Data Analysis Exam Thoughts and Materials
This Spring, at the end of my first-year, I took the Data Analysis (DA) exam, which is the “qualifying” exam for CMU’s Statistics PhD program. The majority of the materials in this notebook are based on the Fall 2024 Regression Analysis (36-707) lecture notes, which can be found here.1
A little background on CMU’s DA Exam from the Statistics Graduate Student Handbook: “At the conclusion of each Spring Semester the Department administers the ‘Data Analysis Exam,’ which is designed to test students’ ability to apply statistical methods to address a substantive, real problem. Students are given eight hours to complete the exam, during which time they analyze the data and write a [ten page] report to present their analysis and conclusions. The faculty are realistic as to what can be accomplished during the eight-hour period. In grading the exam, the faculty are looking for clear presentation of an appropriate analysis of the data. Emphasis is not placed on technical or mathematical sophistication,” (p. 13).
How I Prepared:
In full transparency, beyond taking 36-707 last Fall, I did not do very much to prepare for the DA exam until the week before, where I spent roughly 4-6 hours each day prepping for the exam. That said, I found that a week was sufficient to review important concepts and make templates as well as other notes to use during the exam without being so long that I began to over-complicate concepts and my analysis strategies.
In the week leading up to the exam, I did the following to prepare:
Read through the 36-707 notes (primarily chapters 4-15) and wrote up notes with full code which could be easily copied and pasted into my own DA exam (my completed notes are available here)
Read through completed data analysis exams from some students in upper years of the PhD program
Read through my three revised data analysis reports from 36-707 – paying special attention to things I thought were effective and any comments I received on revisions.
Made a “recipes” sheet with the technical conditions for different models as well as the steps I would take for each model type (the recipes document I made with one of my cohort-mates is available here)
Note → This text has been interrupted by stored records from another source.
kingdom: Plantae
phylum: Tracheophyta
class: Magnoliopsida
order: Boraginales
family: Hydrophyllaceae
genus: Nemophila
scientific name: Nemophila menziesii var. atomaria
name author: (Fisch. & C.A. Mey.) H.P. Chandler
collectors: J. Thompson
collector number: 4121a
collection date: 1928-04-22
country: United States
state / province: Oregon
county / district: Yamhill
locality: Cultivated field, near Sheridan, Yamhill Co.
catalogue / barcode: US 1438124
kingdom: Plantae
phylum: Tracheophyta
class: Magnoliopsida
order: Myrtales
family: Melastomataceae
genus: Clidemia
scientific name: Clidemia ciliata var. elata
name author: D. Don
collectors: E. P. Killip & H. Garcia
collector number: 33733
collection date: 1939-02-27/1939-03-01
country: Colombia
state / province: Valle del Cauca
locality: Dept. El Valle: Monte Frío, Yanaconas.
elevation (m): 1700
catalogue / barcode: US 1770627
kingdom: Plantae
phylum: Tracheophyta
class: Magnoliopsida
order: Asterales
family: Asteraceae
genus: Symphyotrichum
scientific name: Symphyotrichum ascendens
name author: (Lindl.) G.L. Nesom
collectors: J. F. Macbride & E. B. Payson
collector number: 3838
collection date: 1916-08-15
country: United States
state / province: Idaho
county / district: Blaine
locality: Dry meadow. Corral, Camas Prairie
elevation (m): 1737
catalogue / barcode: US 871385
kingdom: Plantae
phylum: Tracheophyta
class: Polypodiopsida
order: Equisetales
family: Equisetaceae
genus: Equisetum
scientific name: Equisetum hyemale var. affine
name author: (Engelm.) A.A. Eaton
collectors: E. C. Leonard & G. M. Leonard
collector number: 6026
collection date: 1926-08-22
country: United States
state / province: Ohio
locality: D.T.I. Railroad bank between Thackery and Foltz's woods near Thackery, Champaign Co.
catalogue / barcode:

Made a DA report template that I could fill in during the exam, which included rubric items from 36-707 (see Table 1), copied into the relevant report sections.2
Report Section | Rubric Items |
---|---|
Executive Summary |
|
Introduction |
|
The Data (Data Summary and Exploratory Data Analysis) |
|
Methods |
|
Results |
|
Discussion |
|
Other |
|
Especially Helpful Preparations:
Making the recipes document!!!! On the DA exam, I used used a poisson model with an offset, which is a model I had only implemented and interpreted the results of a few times and might not have remembered if I had not made the recipe document ahead of time.
Reviewing APA formatting and practicing interpretations for more complicated scenarios (i.e., when there is an interaction, spline term, etc.).
Putting all my code into one document that could be easily copied into my DA report during the eight hour exam. This ended up saving me a ton of time, especially when I was running diagnostics and reporting results. By scaffolding my code ahead of time, I could focus on more substantive parts of my analysis and spend more time actually writing the report, which was much needed since I am a relatively slow writer.
What Could’ve Gone Better:
Better flexibility in how to approach model diagnostics. The partial residuals function I planned to use did not work for Poisson models with offsets (the function has since been fixed). So, I had to pivot to using randomized quantile residuals, which I did not prepare to use and was less familiar with. Fortunately for me, none of the covariates that I included in my model ended up having a non-linear relationship with my outcome variable, but if they had I think it would have taken me more time to think through transformations etc.
Spending less time on EDA plots. I spent a while trying to make the axis and strip names (for faceted plots) clean and also toggled the width and height of my figures a lot in an attempt to make them nicely spaced in my DA report. While this probably helped a bit in me passing (since it did make my report look nicer), I wish I had used that time to better narrow down which limitations or caveats of my model and the data I talked about in my report. Some sections of my report like like a laundry list of issues with the data and my analysis rather than a focused discussion of which limitations would impact my conclusions and their generalizablility.